The Right Approach to Exceptions
Juan Manuel Cabo
juanmanuel.cabo at gmail.com
Mon Feb 20 11:27:10 PST 2012
> And so variant is the way to go ?
>
> Clearly, this is a very strong arguement in favor of typed Exception, that provide usefull information about what went
> wrong. This is a safe approach.
>
> Because this Variant stuff is going to require massive ducktyping of Exceptions, with all possible errors involved. The
> keys in the Variant[string] will depend on the Exception the dev is facing.
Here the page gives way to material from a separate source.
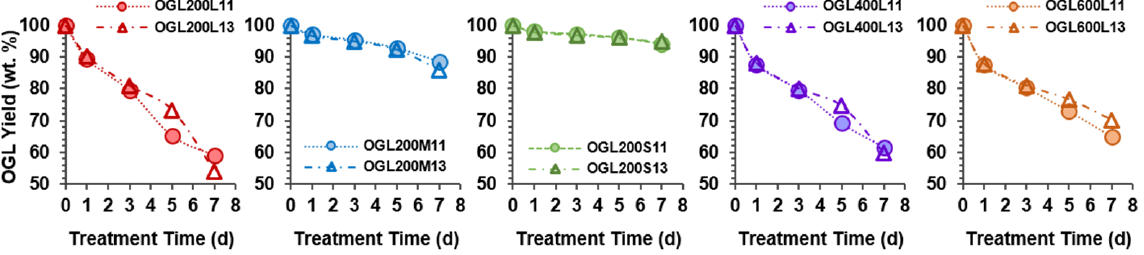
Figure 2. OGLs yields as a function of H 2 O 2 treatment time.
This should be avoided and should warn us
> about the requirement of typed Exceptions.
Some of the things that characterize an exception, their traits, are
transversal to any hierachy that you can imagine, now and in the future.
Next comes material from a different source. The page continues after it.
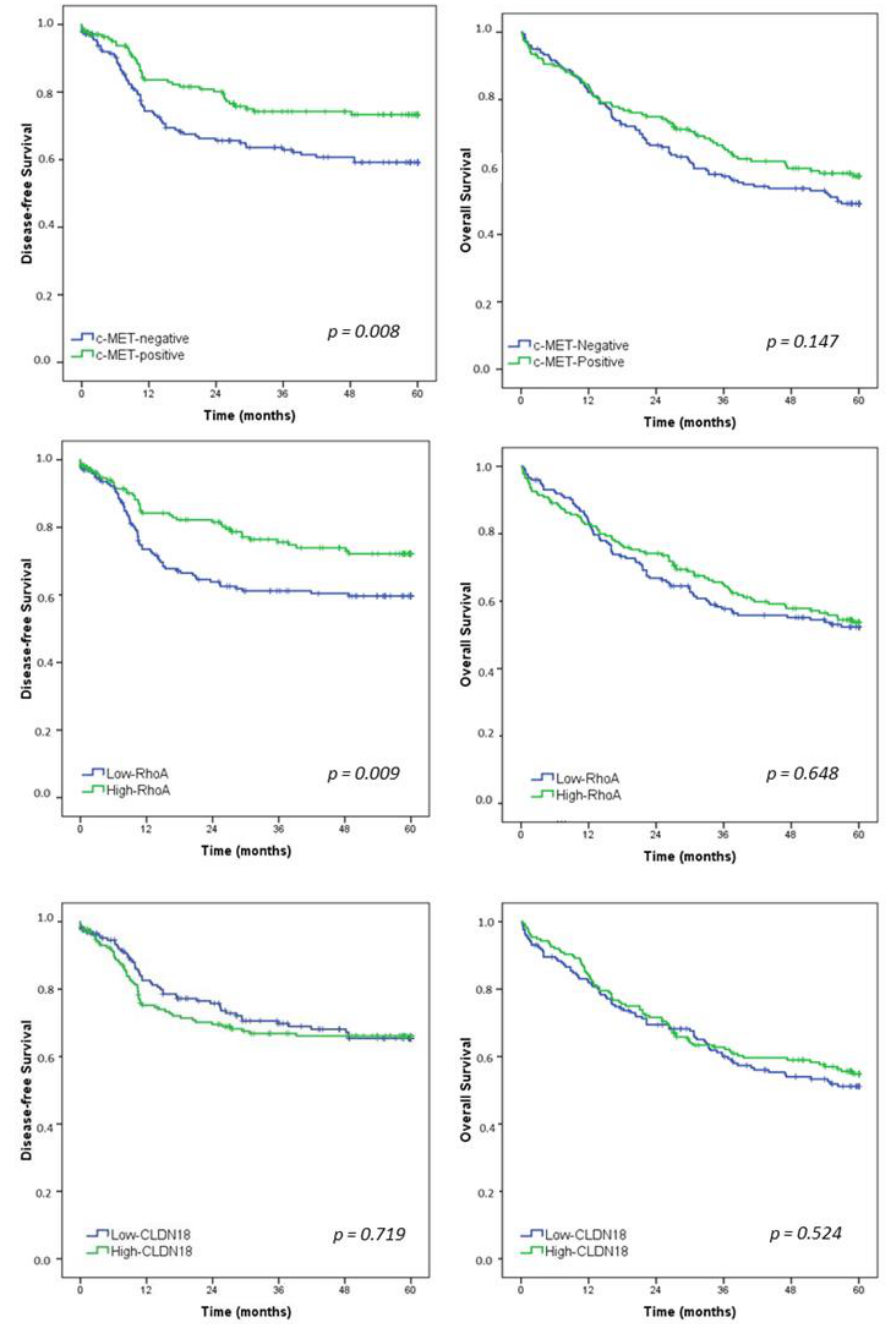
Figure 3. Kaplan–Meier survival analysis. Disease-free survival and overall survival in gastric cancer patients according to c-MET, RhoA, and CLDN18—Low vs. High groups. DFS was worse for c-MET-negative GC compared to c-MET-positive group ( p = 0.008). Furthermore, low-RhoA patients had a significantly poor survival than patients with high-RhoA GC ( p = 0.009). For CLDN18, DFS was similar between the low and high- CLDN18 groups ( p = 0.719).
You can choose to keep changing a hierarchy, or build in some mechanism
to the Exception base class, that will allow you to get your traits
without downcasting.
Say that at your place of work the boss decides that all exception classes
should have a COM error code, or that all exception classes should
provide the URL of the request that generated it.
You know what will happen?
Your boss will require you to derive all your exception classes from
COMException or from WebRequestException and then redefine FileNotFound
as a subclass of them. So you will have your FileNotFoundException
different than the standard library exception.
Don't believe me? It happened to .NET... they've got a COMException
that wraps any other kind of error during a COM call.